Zoals ongetwijfeld zou gebeuren met tamme quolls, worden tamme tijgers onderworpen aan sterke genetische manipulatie om rariteiten op te leveren zoals witte tijgers en de “gouden tabby” die geen waarde hebben voor de instandhouding van de soort, zelfs als zij de laatste tijgers waren die bestonden.
… maar geen quolls in het wild
We willen erkennen dat senator Leyonhjelm goede bedoelingen heeft: met quolls als huisdieren is het hoogst onwaarschijnlijk dat quolls het zoveelste uitgestorven Australische dier zouden worden.
Totale uitroeiing is het slechtst denkbare scenario. We moeten echter net zo hard ons best doen om te voorkomen dat quolls in het wild uitsterven. Wij vrezen zelfs dat een te sterke nadruk op domesticatie als verzekering de aandacht kan afleiden van de dringende noodzaak van actieve instandhouding.
Als quolls als veilig worden beschouwd, waarom zouden we dan geld spenderen om ze in het wild te houden?
Het feit dat sommige delen van het Australische vasteland ogenschijnlijk gezonde populaties gevlekte zeekoeten hebben, stemt ons op dit moment nog steeds hoopvol.

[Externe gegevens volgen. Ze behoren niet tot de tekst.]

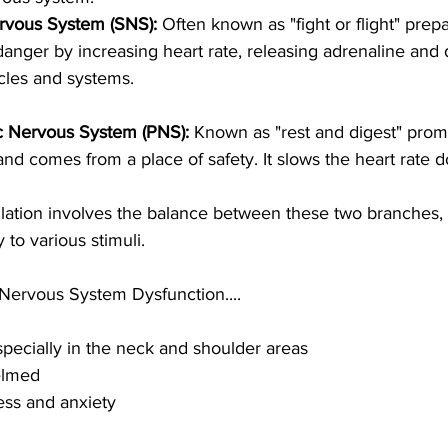
rvous System (SNS): 
Often known as "fight or flight" prep
danger by increasing heart rate, releasing adrenaline and 
cles and systems. 
c Nervous System (PNS): 
Known as "rest and digest" promo
 and comes from a place of safety. It slows the heart rate 
ation involves the balance between these two branches, a
to various stimuli. 
ervous System Dysfunction.... 
pecially in the neck and shoulder areas
elmed
ess and anxiety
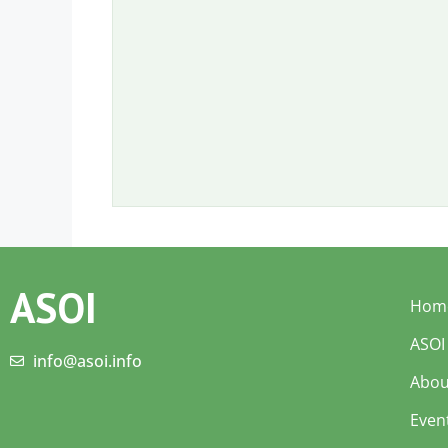
ASOI
Hom
ASOI
info@asoi.info
Abou
Even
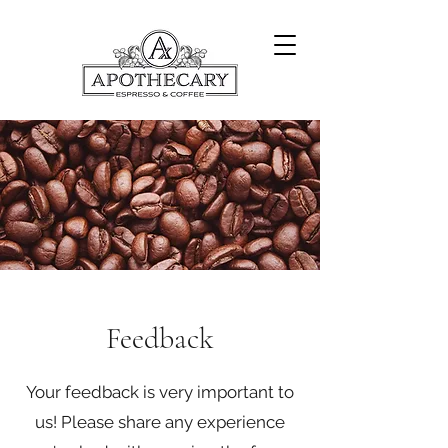
Feedback
Your feedback is very important to
us! Please share any experience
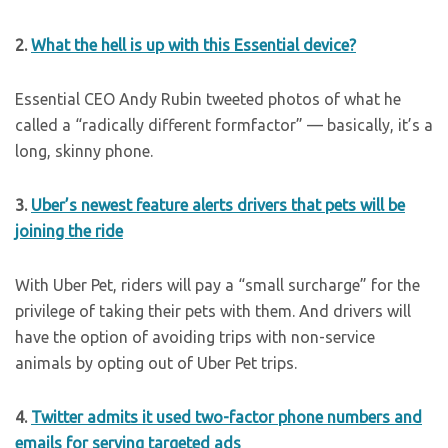
2.
What the hell is up with this Essential device?
Essential CEO Andy Rubin tweeted photos of what he
called a “radically different formfactor” — basically, it’s a
long, skinny phone.
3.
Uber’s newest feature alerts drivers that pets will be
joining the ride
With Uber Pet, riders will pay a “small surcharge” for the
privilege of taking their pets with them. And drivers will
have the option of avoiding trips with non-service
animals by opting out of Uber Pet trips.
4.
Twitter admits it used two-factor phone numbers and
emails for serving targeted ads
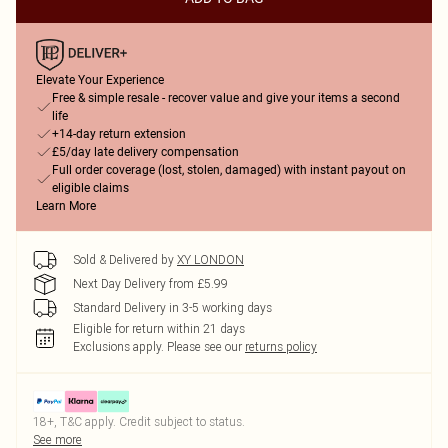
Elevate Your Experience
Free & simple resale - recover value and give your items a second
life
+14-day return extension
£5/day late delivery compensation
Full order coverage (lost, stolen, damaged) with instant payout on
eligible claims
Learn More
Sold & Delivered by
XY LONDON
Next Day Delivery from £5.99
Standard Delivery in 3-5 working days
Eligible for return within 21 days
Exclusions apply.
Please see our
returns policy
18+, T&C apply. Credit subject to status.
See more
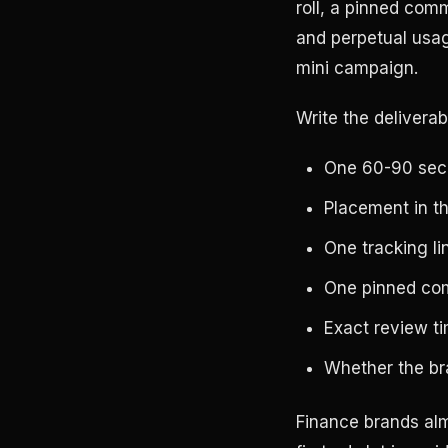
roll, a pinned comm
and perpetual usag
mini campaign.
Write the deliverab
One 60-90 seco
Placement in the
One tracking li
One pinned comm
Exact review t
Whether the bra
Finance brands alm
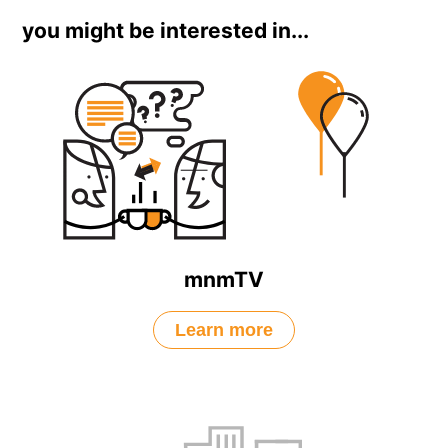
you might be interested in...
mnmTV
Learn more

We voelen ons verder gesterkt door de inspanningen om onze andere quollsoorten te begrijpen, te beschermen en te bevorderen.
De quolls worden bedreigd
Op onze studiegebieden, waaronder die in Oxley Wild Rivers, Werrikimbe en New England National Parks, is het mogelijk om quolls in “goede aantallen” te zien en te bestuderen.
Echter, binnen hetzelfde landschap zijn er steeds meer aanwijzingen voor de achteruitgang van de quolls, vooral in verband met het verlies van kernhabitat, afnemende connectiviteit, en negatieve effecten van invasieve roofdieren.
Habitatverlies in en rond beschermde gebieden vermindert de functionele beschermingsvoetafdruk voor soorten als de quoll. Met behulp van GPS-collars zien we vaak dat de quolls zich buiten de beschermingsgebieden begeven waar ze gevangen zijn.
Elke trek is een kans voor de quolls om hun lokale verspreidingsgebied uit te breiden, maar ze worden vaak geconfronteerd met schaars begroeide en smalle corridors temidden van een zee van vossen en verwilderde katten. Hun overlevingskansen in dit soort omgeving zijn vaak slecht.
Deze problemen zijn omkeerbaar. We moeten niet doorgaan met het omhakken van oude bomen, niet met het opwinden en verbranden van dood hout en we kunnen en moeten de rode vossen actief bestrijden. Verwilderde katten zijn moeilijker te beheersen, maar niet onmogelijk.
In plaats van ons uitsluitend te richten op quolls als nieuw huisdier moedigen wij Senator Leyonhjelm en alle Australiërs aan om op zijn minst ook de actieve instandhouding van quolls te steunen.
Of anders hebben we ze in de nabije toekomst misschien wel in onze huizen, maar niet in het wild.